_Task requirements_.
Return the data below exactly, minus the pictures.

_Source material_.
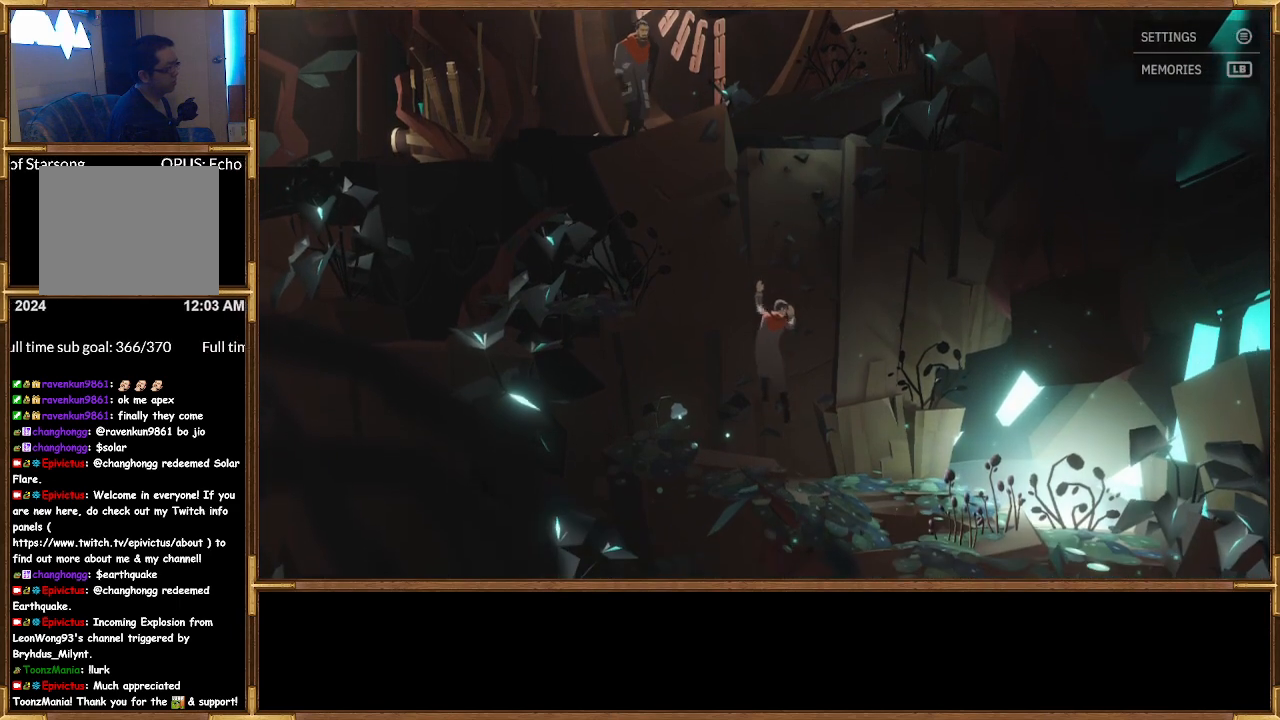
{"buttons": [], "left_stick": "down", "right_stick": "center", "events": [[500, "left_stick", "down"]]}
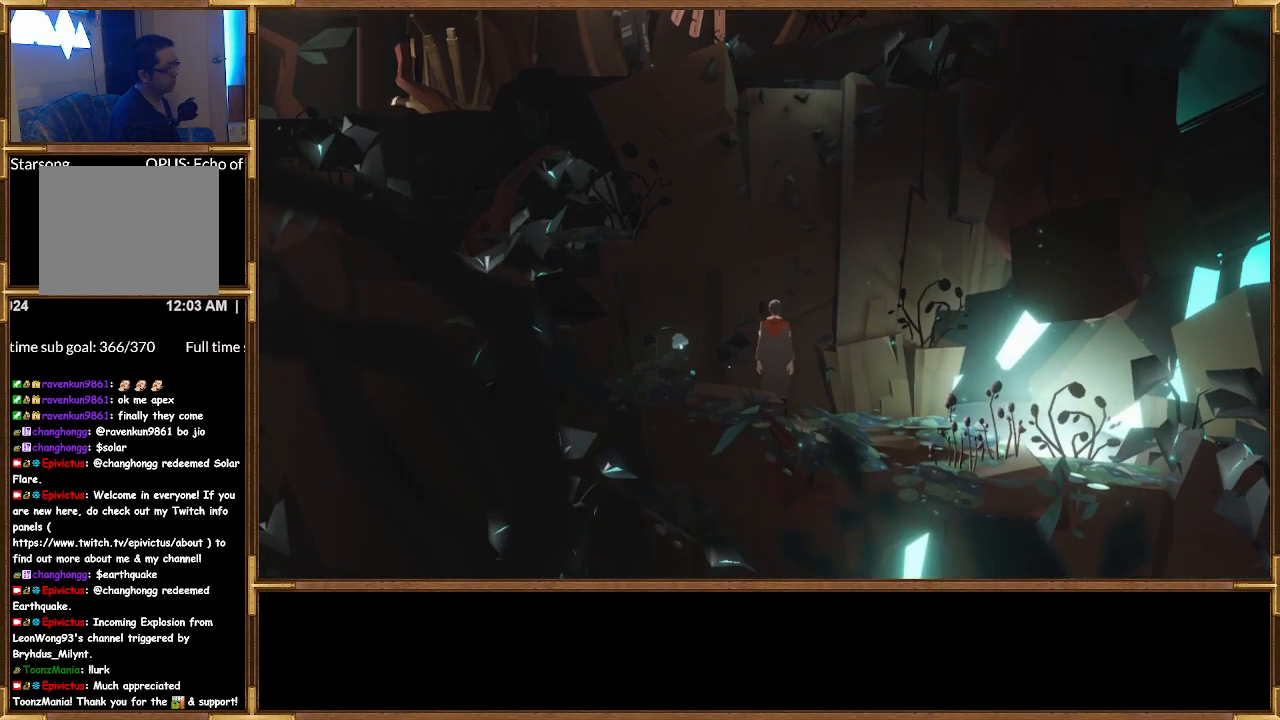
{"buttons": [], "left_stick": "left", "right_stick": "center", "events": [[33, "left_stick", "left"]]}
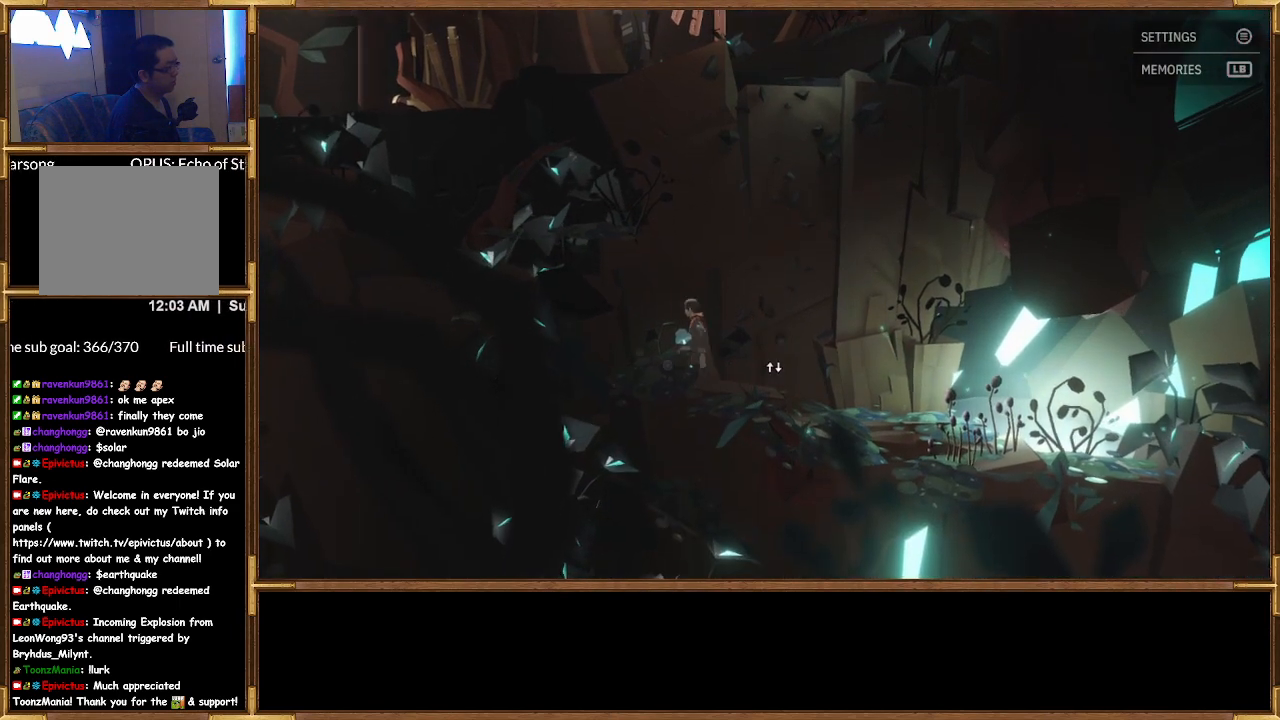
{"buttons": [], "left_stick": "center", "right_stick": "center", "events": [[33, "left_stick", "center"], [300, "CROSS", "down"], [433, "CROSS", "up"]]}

_Response area_.
{"buttons": [], "left_stick": "down", "right_stick": "center", "events": [[500, "left_stick", "down"]]}
{"buttons": [], "left_stick": "left", "right_stick": "center", "events": [[33, "left_stick", "left"]]}
{"buttons": [], "left_stick": "center", "right_stick": "center", "events": [[33, "left_stick", "center"], [300, "CROSS", "down"], [433, "CROSS", "up"]]}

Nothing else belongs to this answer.